:: The data ::

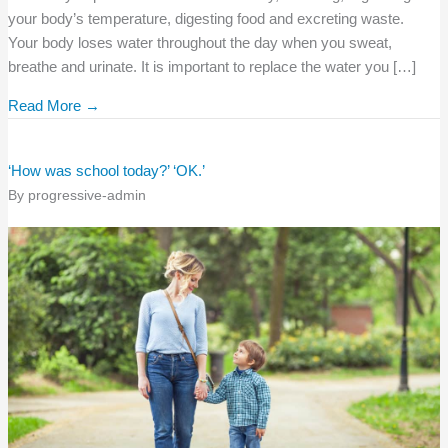
your body’s temperature, digesting food and excreting waste.
Your body loses water throughout the day when you sweat,
breathe and urinate. It is important to replace the water you […]
Read More →
‘How was school today?’ ‘OK.’
By
progressive-admin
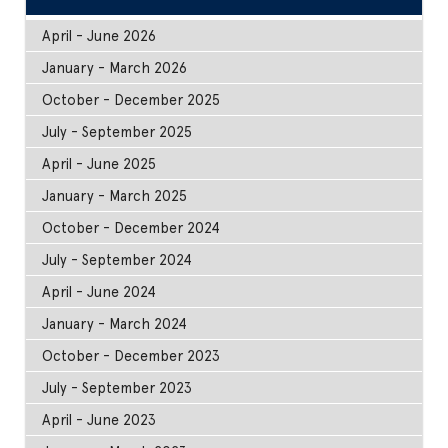
April - June 2026
January - March 2026
October - December 2025
July - September 2025
April - June 2025
January - March 2025
October - December 2024
July - September 2024
April - June 2024
January - March 2024
October - December 2023
July - September 2023
April - June 2023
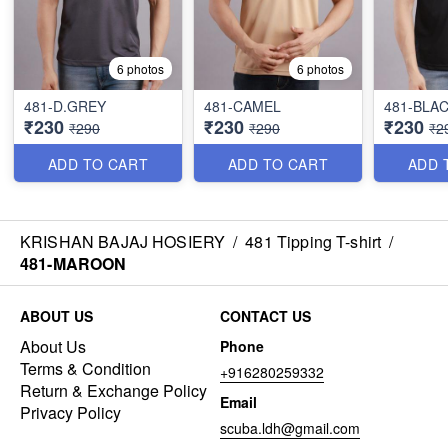
6 photos
6 photos
481-D.GREY
481-CAMEL
481-BLA
₹230
₹230
₹230
₹290
₹290
₹2
ADD TO CART
ADD TO CART
ADD 
KRISHAN BAJAJ HOSIERY
/
481 Tipping T-shirt
/
481-MAROON
ABOUT US
CONTACT US
About Us
Phone
Terms & Condition
+916280259332
Return & Exchange Policy
Email
Privacy Policy
scuba.ldh@gmail.com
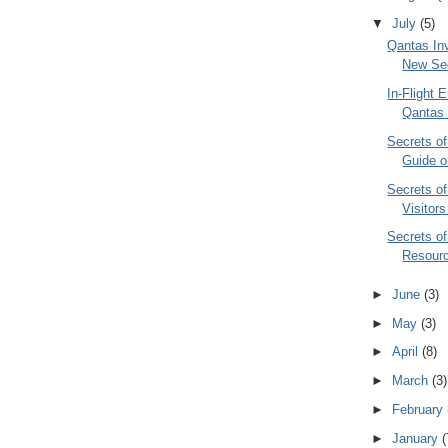
▼
July
(5)
Qantas In
New Secr
In-Flight 
Qantas 
Secrets o
Guide o
Secrets o
Visitor
Secrets of
Resourc
►
June
(3)
►
May
(3)
►
April
(8)
►
March
(3)
►
February
►
January
(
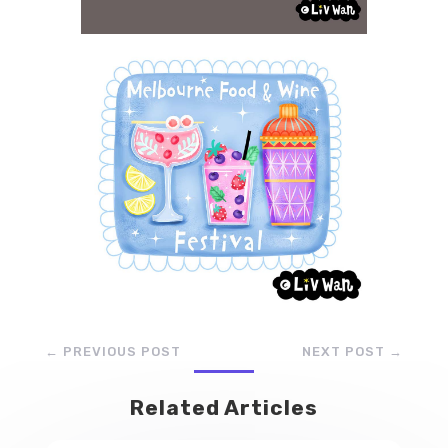
←
PREVIOUS POST
NEXT POST
→
Related Articles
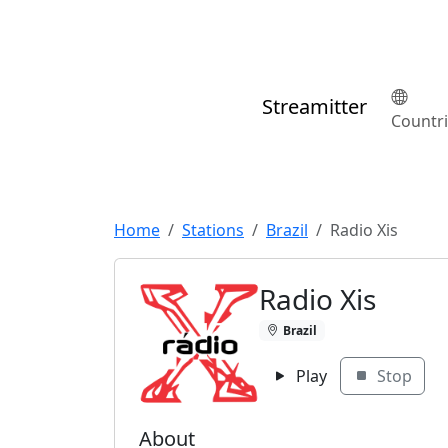
Streamitter
Countr
Home
Stations
Brazil
Radio Xis
Radio Xis
Brazil
Play
Stop
About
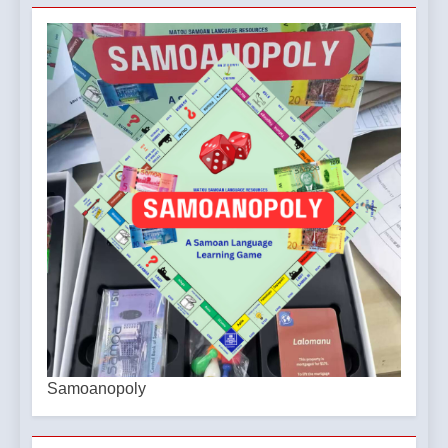
Samoanopoly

:::

> Task objective
What is the number of lines in the records that hold "June"? Give the number by itself.

> Exercise output
5